Gecumuleerd budgettair resultaat

Terug naar navigatie - Gecumuleerd budgettair resultaat

Het gecumuleerd resultaat dient steeds positief te zijn. Dit evenwicht wordt berekend in schema M2 en rapporteert zowel het gecumuleerd budgettair resultaat van de stad en OCMW enerzijds en het AGB anderzijds.

Zowel het lokaal bestuur als het AGB voldoen aan de opgelegde evenwichten. 

Autofinancieringsmarge

Terug naar navigatie - Autofinancieringsmarge

De autofinancieringsmarge (AFM) is de verhouding tussen het exploitatiesaldo en de kapitaalsaflossingen. Deze indicator geeft aan in hoeverre ons bestuur in staat is om haar leningen terug te betalen.

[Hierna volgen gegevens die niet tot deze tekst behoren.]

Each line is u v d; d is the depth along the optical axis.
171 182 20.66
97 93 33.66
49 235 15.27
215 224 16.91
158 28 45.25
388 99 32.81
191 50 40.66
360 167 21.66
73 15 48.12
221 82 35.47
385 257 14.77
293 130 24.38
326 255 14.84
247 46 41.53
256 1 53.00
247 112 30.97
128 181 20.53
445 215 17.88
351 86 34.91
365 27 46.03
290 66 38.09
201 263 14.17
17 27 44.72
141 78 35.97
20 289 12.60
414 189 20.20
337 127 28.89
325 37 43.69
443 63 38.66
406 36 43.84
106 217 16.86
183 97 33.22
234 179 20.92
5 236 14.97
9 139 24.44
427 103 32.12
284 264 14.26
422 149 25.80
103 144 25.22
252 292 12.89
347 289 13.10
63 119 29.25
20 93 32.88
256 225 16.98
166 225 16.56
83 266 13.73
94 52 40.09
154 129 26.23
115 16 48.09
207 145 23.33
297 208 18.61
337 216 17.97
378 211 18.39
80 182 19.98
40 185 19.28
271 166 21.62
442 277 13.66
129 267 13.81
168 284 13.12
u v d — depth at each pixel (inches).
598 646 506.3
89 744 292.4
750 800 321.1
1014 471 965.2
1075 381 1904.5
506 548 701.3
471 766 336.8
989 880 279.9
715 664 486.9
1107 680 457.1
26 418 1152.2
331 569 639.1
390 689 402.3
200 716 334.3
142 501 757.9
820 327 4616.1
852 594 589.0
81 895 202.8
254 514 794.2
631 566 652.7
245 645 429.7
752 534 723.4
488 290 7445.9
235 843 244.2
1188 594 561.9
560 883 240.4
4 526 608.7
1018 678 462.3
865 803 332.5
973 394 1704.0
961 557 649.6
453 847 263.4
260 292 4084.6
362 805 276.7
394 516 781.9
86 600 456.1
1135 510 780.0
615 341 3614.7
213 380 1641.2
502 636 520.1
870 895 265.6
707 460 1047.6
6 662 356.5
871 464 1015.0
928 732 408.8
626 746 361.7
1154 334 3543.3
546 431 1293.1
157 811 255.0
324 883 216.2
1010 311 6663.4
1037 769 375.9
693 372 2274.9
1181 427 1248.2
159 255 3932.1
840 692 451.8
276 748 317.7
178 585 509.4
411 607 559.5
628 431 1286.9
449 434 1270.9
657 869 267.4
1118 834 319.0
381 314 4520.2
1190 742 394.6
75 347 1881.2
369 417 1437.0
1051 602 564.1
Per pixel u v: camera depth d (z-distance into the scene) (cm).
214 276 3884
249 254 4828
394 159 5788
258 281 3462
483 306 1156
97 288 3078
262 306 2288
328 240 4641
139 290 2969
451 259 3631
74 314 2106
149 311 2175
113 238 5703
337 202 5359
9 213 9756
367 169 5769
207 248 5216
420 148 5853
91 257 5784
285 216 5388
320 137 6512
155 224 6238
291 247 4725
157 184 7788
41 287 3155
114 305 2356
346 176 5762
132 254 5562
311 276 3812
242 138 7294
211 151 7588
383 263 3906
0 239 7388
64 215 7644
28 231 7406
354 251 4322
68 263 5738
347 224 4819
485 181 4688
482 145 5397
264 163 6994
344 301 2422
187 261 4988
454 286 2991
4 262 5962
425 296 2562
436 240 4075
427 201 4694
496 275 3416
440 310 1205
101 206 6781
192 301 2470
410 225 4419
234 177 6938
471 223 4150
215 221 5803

De onderstaande grafiek geeft de evolutie van de AFM weer voor de periode 2023-2025 voor het lokaal bestuur.

  • Vermits we een aanzienlijk bedrag aan opcentiemen op de aanvullende personenbelasting die oorspronkelijk voorzien waren in 2024 al in 2023 zullen ontvangen, wordt de AFM sterk positief in 2023, maar daardoor ook negatief in 2024.
  • De wijzigingen aan het meerjarenplan die nu voorliggen maken dat de AFM verbetert. Dit komt omdat het exploitatieresultaat gunstig evolueert. Ook voor 2026 verwachten we een positieve AFM.
  • De AFM dient positief te zijn in het laatste jaar van het meerjarenplan (in casu 2025). Dit is het geval.

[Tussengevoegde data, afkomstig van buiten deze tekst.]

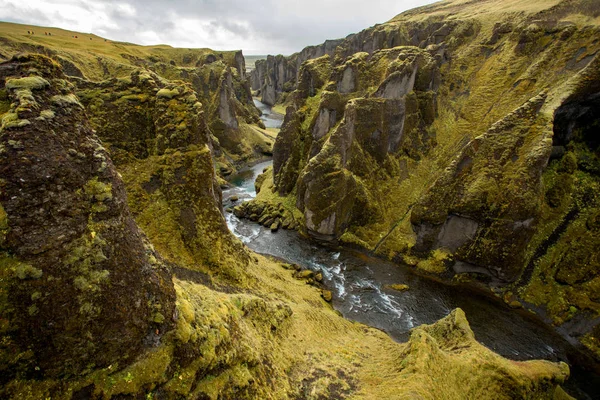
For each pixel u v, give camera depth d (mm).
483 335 36781
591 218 42125
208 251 27578
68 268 10508
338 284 45250
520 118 45312
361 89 64000
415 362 21000
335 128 58875
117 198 12344
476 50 75438
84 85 28828
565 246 42156
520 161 43188
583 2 69000
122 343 11359
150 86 30328
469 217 45312
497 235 43031
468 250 45438
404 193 59594
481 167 45688
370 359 25031
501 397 22422
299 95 74438
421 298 42875
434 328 30656
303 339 24375
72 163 11047
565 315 38062
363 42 127312
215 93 114250
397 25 119250
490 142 45969
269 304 24516
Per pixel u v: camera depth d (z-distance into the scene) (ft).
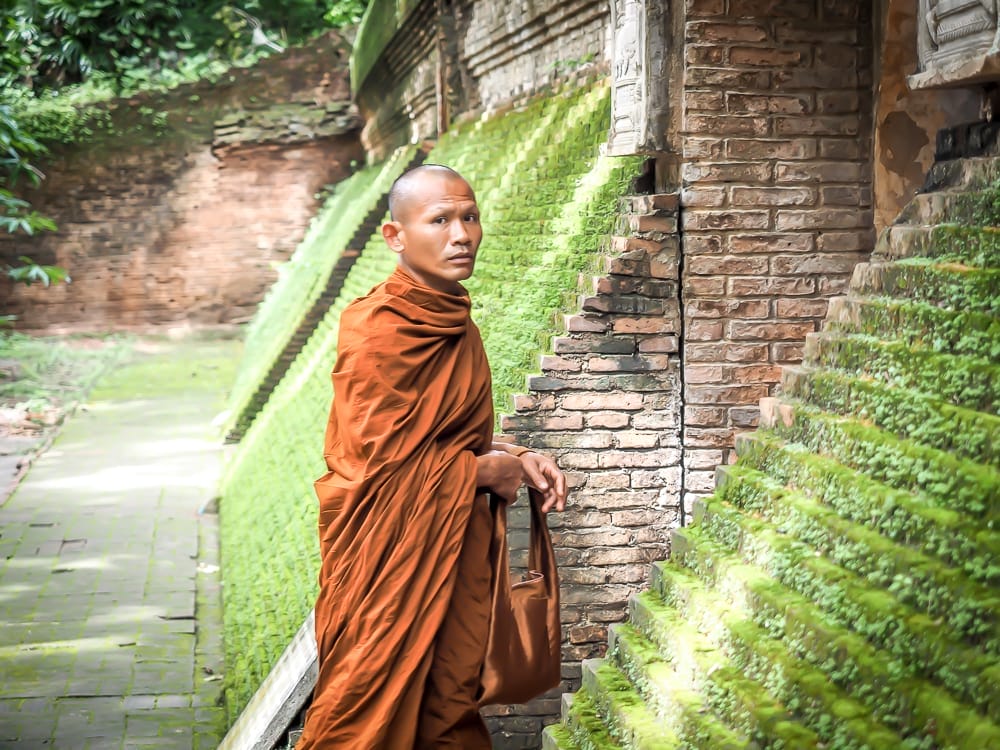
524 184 27.20
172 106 72.33
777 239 19.58
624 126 19.88
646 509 19.51
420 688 11.55
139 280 73.20
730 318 19.52
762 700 11.87
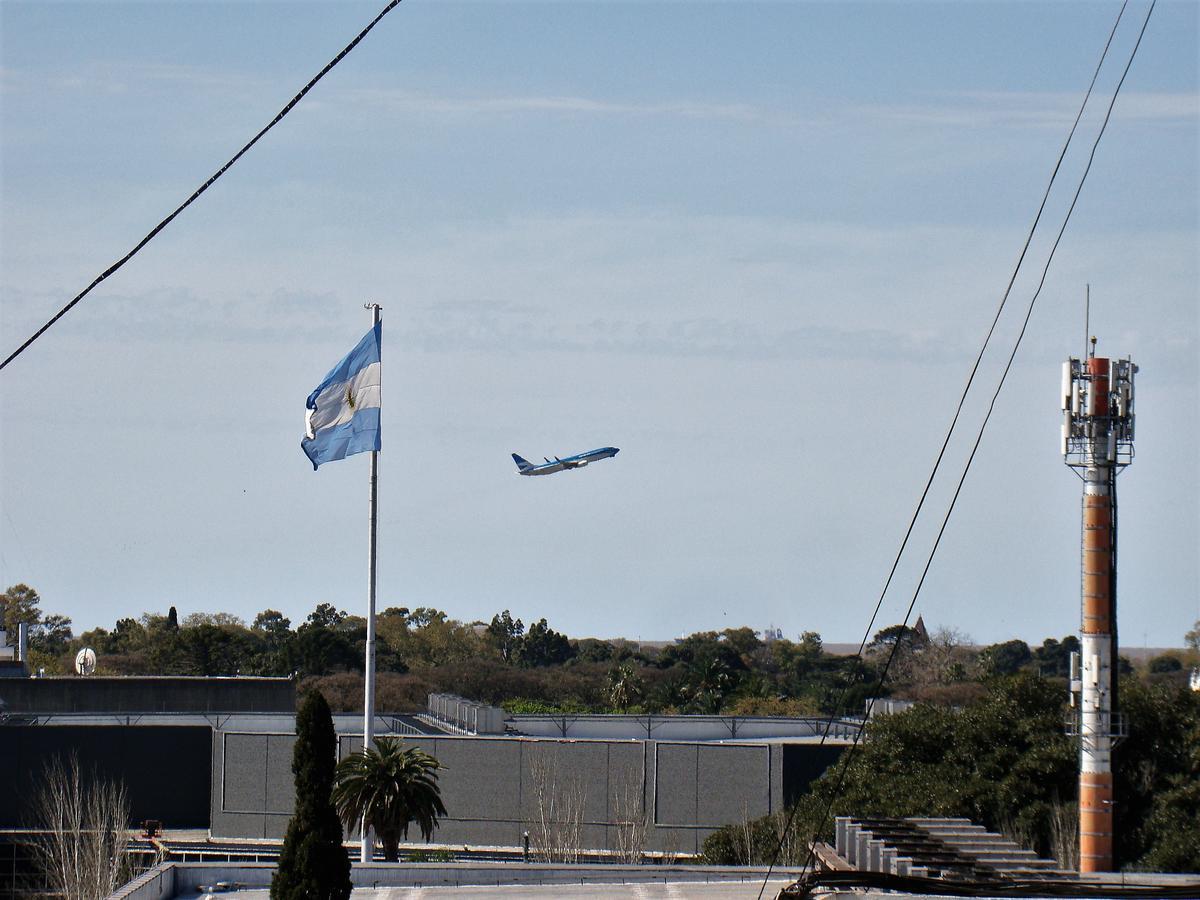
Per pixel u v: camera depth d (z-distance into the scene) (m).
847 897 91.38
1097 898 88.88
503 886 150.62
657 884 149.12
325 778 138.00
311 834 136.38
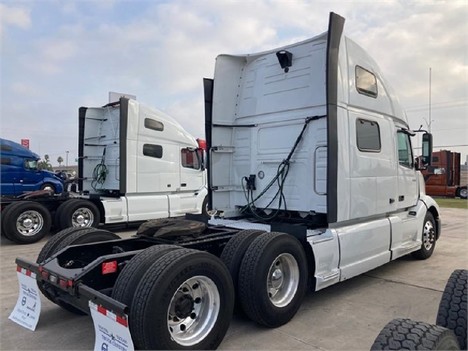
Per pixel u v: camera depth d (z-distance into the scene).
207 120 5.46
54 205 9.46
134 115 9.71
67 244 4.17
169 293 2.90
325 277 4.27
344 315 4.17
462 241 8.79
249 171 5.55
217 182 5.57
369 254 5.04
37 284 3.77
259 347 3.40
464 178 25.42
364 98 5.00
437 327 2.18
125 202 9.64
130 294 2.93
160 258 3.07
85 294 3.04
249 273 3.65
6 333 3.69
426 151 6.52
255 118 5.47
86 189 10.52
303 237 4.17
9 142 14.81
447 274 5.85
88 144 10.51
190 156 11.31
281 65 5.11
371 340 3.55
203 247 4.09
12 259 6.88
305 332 3.73
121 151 9.42
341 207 4.45
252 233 4.03
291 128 5.05
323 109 4.73
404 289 5.10
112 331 2.79
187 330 3.14
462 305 2.60
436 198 23.19
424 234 6.71
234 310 3.93
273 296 3.87
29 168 15.16
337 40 4.28
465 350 2.49
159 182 10.37
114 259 3.37
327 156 4.27
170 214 10.59
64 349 3.38
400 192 5.89
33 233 8.49
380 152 5.32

Gecorrigeerde autofinancieringsmarge

Terug naar navigatie - Gecorrigeerde autofinancieringsmarge

De gecorrigeerde AFM geeft een ratio weer in functie van een fictieve aflossingslast: de wetgever simuleert deze leningslast aan een aflossingstempo van 8% per jaar. Deze waarde verschilt sterk voor Mortsel omwille van twee redenen:

  • de effectieve leningen worden op minder dan 8% verrekend,
  • een aantal leningen wordt gerecupereerd via VIPA en Scholen voor Morgen. Deze recuperatie mag niet verrekend worden in de gecorrigeerde AFM.

Deze ratio is indicatief en niet bindend. Omdat de correcties tegenover de AFM dezelfde zijn over de jaren heen, zien we dezelfde tendensen terugkomen als bij de ‘gewone’ AFM.

Conclusie

Terug naar navigatie - Conclusie

Dit document past de budgetten aan voor de periode 2023-2025 en stelt de kredieten voor 2024 vast.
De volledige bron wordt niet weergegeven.